Chinatown

In the last decades of the nineteenth century, St. Louis was a city of rich ethnic diversity. Immigrants from other continents composed one third of the city’s population. St. Louis was the fourth largest city in the United States at the time.

It is during this period that Chinese started arriving in St. Louis. The first recorded Chinese immigrant was Alla Lee, who arrived in 1857 and opened a small shop on North Tenth Street selling tea and coffee. By the end of the nineteenth century, the Chinese community in St. Louis had grown to about three hundred.
 

The earliest Chinese settlers in St. Louis congregated in an area between Seventh, Eighth, Market and Walnut Streets, which became the Chinatown of St. Louis, more commonly known as Hop Alley. The name was widely used to represent the district where Chinese hand laundries, merchandise stores, grocery stores, herb shops and restaurants were located.
 

Hop Alley looking north on Eighth Street between Walnut and Market Streets, 1910

Chinese restaurants were initially started to satisfy the needs of Chinese bachelors. They served authentic Chinese dishes that appealed mainly to Chinese.

In January of 1894, Theodore Dreiser, then a 23 year-old reporter for the St. Louis Republic, visited the Kee Hong Kee restaurant at 19 South Eighth Street while researching a story about the Chinese in St. Louis.

The first dish set on the bare table was no longer than a silver dollar and contained a tiny dab of mustard in a spoonful of oil. Three dishes of like size followed, one containing pepper jam, the others meat sauces. Tea was served in bowls, and was delicious. The duck, likewise the chicken, was halved, then sliced crosswise after the manner of bologna sausage, and served on round decorated plates. One bowl of chicken soup comprised the same order for two, which was served with dainty little spoons of chinaware, decorated in unmistakable heathen design. Rice, steaming hot, was brought in bowls, half platter. Around the platter-like edge were carefully placed bits of something which looked like wet piecrust and tasted like smoked fish. The way they stuck out around the edges suggested decoration of lettuce, parsley and watercress. The arrangement of the whole affair inspired visions of hot salad. Celery, giblets, onions, seaweed that looked like dulse, and some peculiar and totally foreign grains resembling barley, went to make up this steaming-hot mass.

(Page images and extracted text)
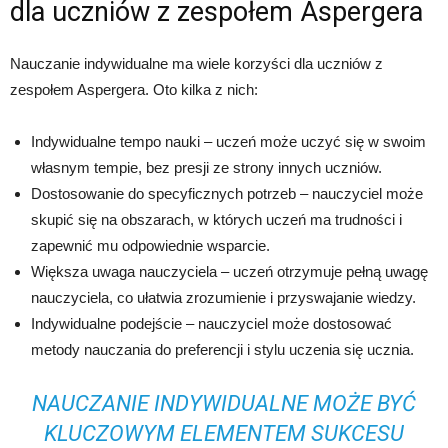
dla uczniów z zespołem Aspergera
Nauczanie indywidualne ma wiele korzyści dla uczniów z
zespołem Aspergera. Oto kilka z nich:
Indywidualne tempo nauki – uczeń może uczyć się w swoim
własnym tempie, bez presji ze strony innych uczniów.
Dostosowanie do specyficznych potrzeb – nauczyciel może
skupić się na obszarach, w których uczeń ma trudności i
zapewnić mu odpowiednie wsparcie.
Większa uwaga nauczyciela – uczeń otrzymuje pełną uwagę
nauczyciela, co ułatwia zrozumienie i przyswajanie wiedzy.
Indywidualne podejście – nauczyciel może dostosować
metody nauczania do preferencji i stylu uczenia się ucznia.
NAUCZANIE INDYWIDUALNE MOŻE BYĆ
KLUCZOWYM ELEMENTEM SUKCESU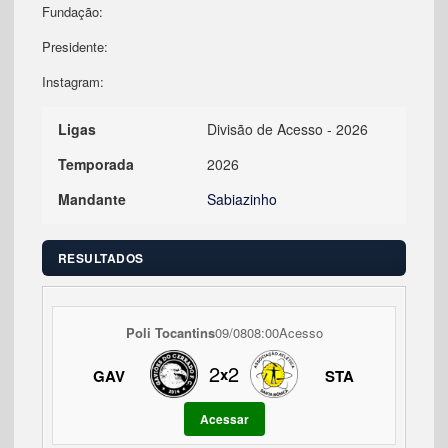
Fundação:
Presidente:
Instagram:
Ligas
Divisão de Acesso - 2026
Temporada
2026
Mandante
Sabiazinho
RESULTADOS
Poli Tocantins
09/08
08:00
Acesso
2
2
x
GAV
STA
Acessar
--
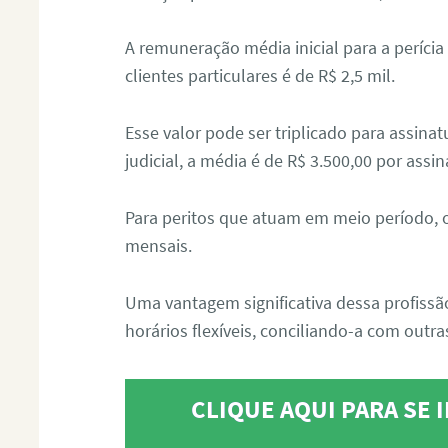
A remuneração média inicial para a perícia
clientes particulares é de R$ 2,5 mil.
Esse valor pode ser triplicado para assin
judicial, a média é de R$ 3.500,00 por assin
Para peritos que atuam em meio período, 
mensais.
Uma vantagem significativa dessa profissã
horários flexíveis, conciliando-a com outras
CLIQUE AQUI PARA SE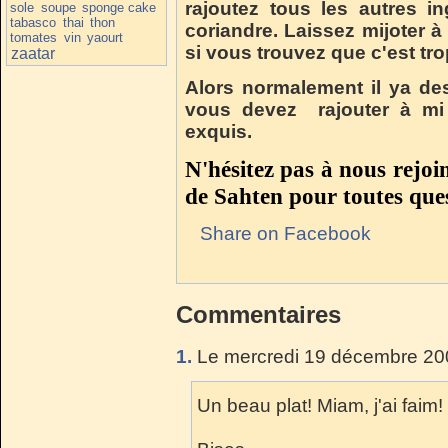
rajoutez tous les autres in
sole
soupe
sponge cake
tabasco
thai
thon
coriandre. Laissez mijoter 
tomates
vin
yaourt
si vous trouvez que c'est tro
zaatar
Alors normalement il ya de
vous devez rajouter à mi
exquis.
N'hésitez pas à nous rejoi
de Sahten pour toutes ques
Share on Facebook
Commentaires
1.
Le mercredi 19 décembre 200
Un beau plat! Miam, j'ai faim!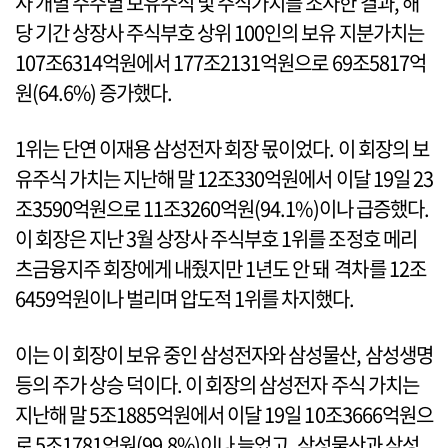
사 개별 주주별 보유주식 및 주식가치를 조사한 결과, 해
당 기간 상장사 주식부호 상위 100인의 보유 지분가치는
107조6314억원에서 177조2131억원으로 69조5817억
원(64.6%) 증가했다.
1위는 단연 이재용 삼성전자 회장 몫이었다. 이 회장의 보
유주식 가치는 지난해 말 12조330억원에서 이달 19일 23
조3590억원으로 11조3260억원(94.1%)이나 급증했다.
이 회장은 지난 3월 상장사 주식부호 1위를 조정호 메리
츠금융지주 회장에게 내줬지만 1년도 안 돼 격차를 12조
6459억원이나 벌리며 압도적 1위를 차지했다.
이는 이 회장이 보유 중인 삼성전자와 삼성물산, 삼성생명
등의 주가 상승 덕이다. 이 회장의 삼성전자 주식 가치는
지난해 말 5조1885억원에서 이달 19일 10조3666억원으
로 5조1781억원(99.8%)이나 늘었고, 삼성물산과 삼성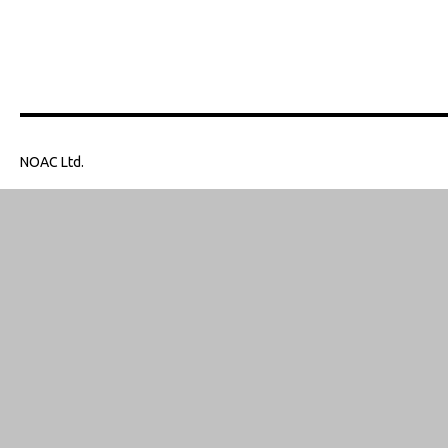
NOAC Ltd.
---
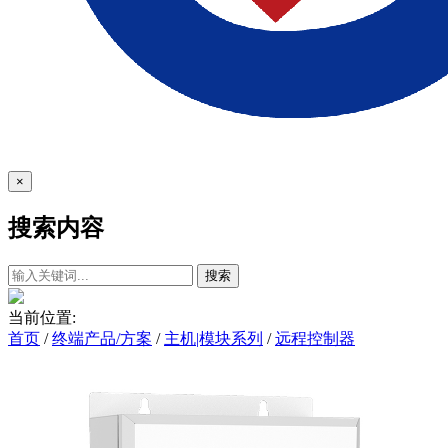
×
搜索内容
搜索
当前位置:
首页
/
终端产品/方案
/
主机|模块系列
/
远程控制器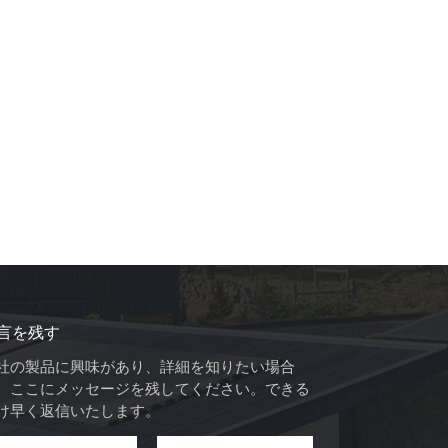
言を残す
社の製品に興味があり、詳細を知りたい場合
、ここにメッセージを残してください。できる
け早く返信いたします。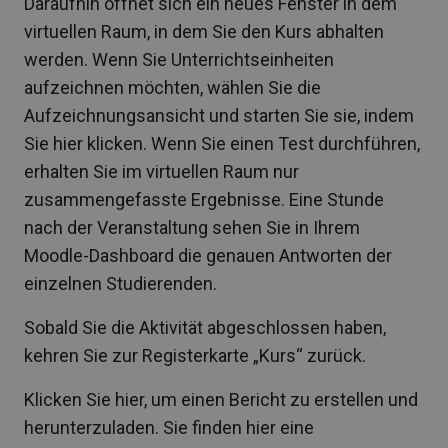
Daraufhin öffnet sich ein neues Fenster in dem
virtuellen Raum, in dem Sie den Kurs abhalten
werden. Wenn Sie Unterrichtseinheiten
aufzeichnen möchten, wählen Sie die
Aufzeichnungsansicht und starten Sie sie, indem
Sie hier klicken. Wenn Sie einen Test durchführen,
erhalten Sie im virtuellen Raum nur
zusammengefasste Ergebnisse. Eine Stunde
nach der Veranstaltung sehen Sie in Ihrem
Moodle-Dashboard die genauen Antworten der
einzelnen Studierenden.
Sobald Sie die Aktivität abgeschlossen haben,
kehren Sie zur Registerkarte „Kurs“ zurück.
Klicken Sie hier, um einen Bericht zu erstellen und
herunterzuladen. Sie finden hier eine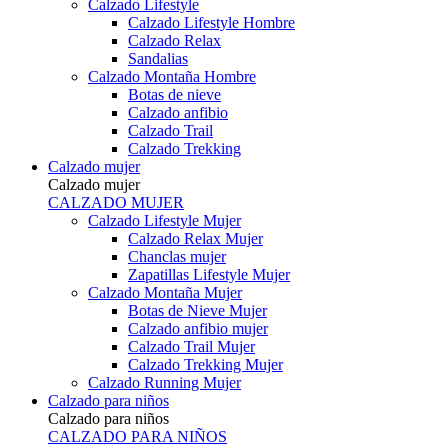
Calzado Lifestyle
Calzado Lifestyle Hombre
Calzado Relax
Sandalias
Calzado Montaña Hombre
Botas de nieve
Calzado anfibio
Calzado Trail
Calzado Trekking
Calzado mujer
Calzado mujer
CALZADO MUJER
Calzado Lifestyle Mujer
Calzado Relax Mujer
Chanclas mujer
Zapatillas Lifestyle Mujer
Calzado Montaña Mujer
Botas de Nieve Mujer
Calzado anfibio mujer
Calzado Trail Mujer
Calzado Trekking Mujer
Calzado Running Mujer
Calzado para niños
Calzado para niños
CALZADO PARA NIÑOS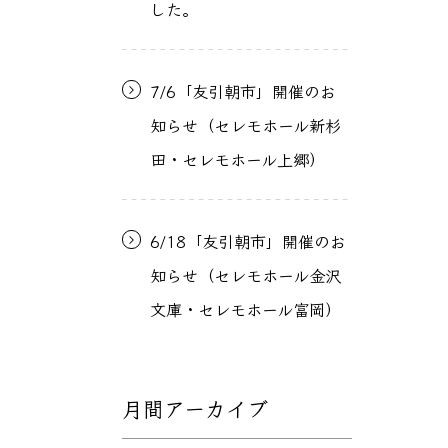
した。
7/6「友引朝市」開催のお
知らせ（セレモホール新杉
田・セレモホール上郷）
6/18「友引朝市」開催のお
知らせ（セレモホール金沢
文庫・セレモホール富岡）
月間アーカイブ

Activities:
(a) According to the Chinatown text, who was the first recorded Chinese immigrant in St. Louis?
(b) From the Chinatown text, return the part that opens with the words containing "The earliest Chinese" and closes with "mainly to Chinese.".

Answers by item:
(a) Alla Lee, who arrived in 1857.

(b)
The earliest Chinese settlers in St. Louis congregated in an area between Seventh, Eighth, Market and Walnut Streets, which became the Chinatown of St. Louis, more commonly known as Hop Alley. The name was widely used to represent the district where Chinese hand laundries, merchandise stores, grocery stores, herb shops and restaurants were located.
 

Hop Alley looking north on Eighth Street between Walnut and Market Streets, 1910

Chinese restaurants were initially started to satisfy the needs of Chinese bachelors. They served authentic Chinese dishes that appealed mainly to Chinese.